= WHAT TO DO =
The pictures are to be omitted when the entries are reproduced exactly.

= SUPPLIED ENTRIES =
____________
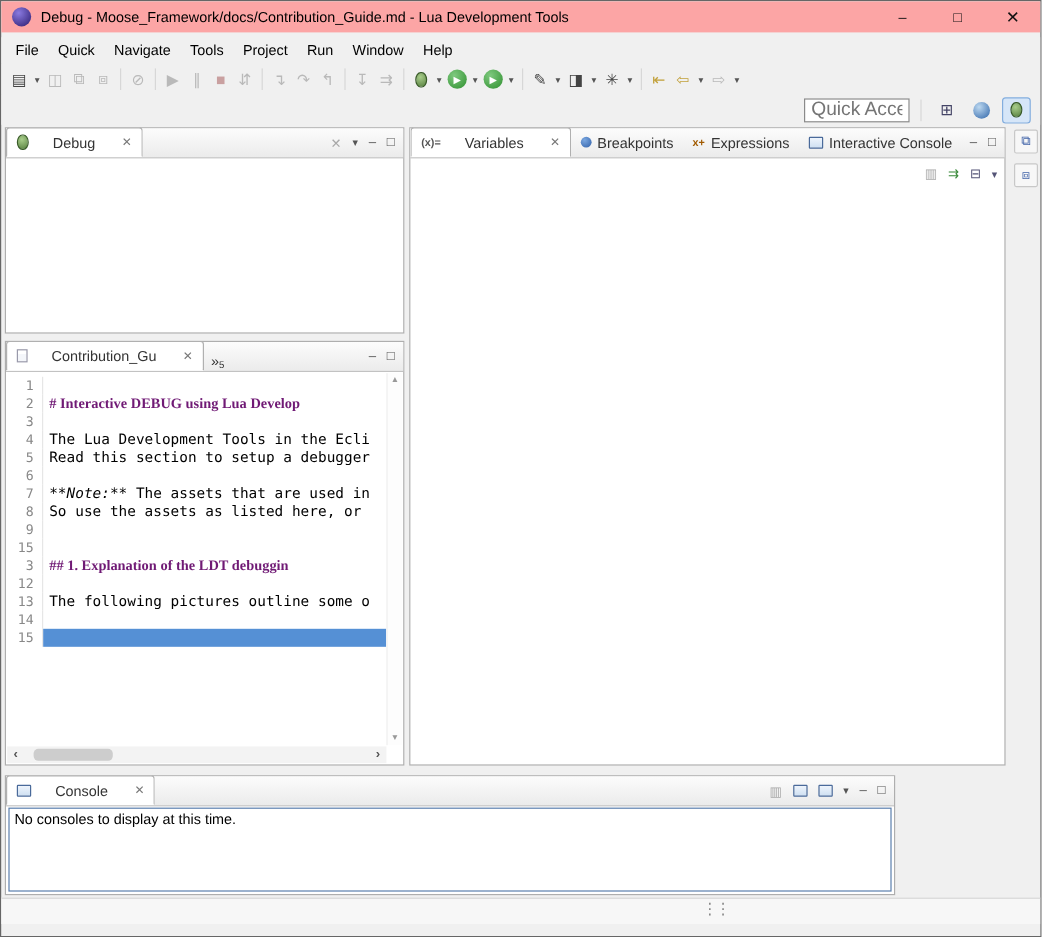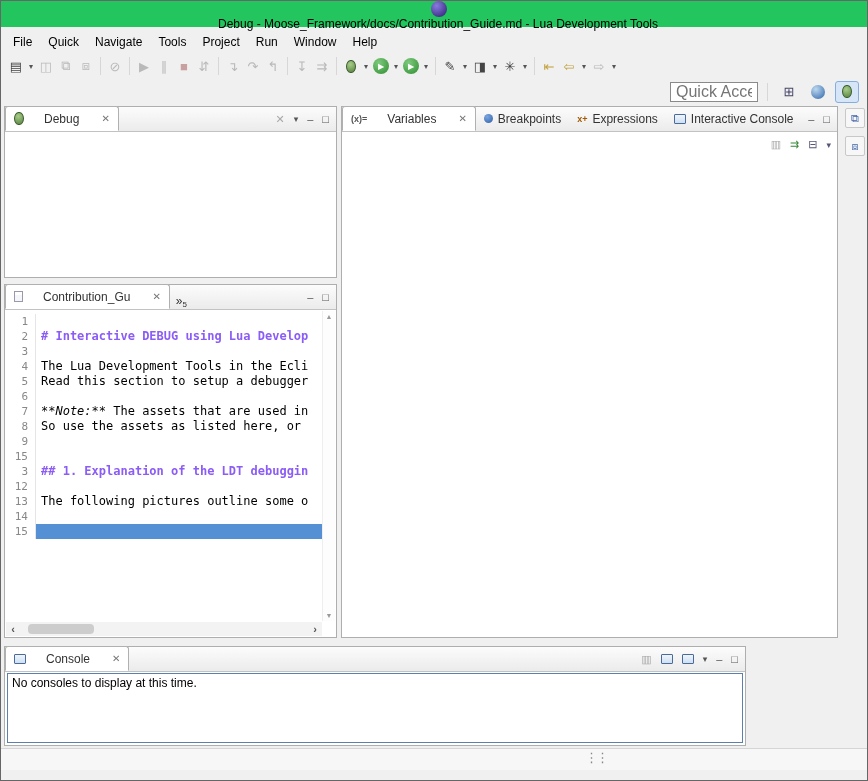--- a/index.html
+++ b/index.html
@@ -8,8 +8,8 @@
            border:1px solid #666; overflow:hidden; font-size:12px; color:#000; }
 
   
-  .titlebar{ position:absolute; top:0; left:0; right:0; height:26px; background:#22c55e;
-             display:flex; align-items:center;flex-direction:column; }
+  .titlebar{ position:absolute; top:0; left:0; right:0; height:26px; background:#fca5a5;
+             display:flex; align-items:center; }
   .app-icon{ width:16px; height:16px; margin-left:9px; border-radius:50%;
              background:radial-gradient(circle at 35% 30%, #8a7ae0, #2a1a6e); flex:none; }
   .title-text{ margin-left:8px; white-space:nowrap; }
____________
= TASK SOLUTION =
--- a/index.html
+++ b/index.html
@@ -8,8 +8,8 @@
            border:1px solid #666; overflow:hidden; font-size:12px; color:#000; }
 
   
-  .titlebar{ position:absolute; top:0; left:0; right:0; height:26px; background:#22c55e;
-             display:flex; align-items:center;flex-direction:column; }
+  .titlebar{ position:absolute; top:0; left:0; right:0; height:26px; background:#fca5a5;
+             display:flex; align-items:center; }
   .app-icon{ width:16px; height:16px; margin-left:9px; border-radius:50%;
              background:radial-gradient(circle at 35% 30%, #8a7ae0, #2a1a6e); flex:none; }
   .title-text{ margin-left:8px; white-space:nowrap; }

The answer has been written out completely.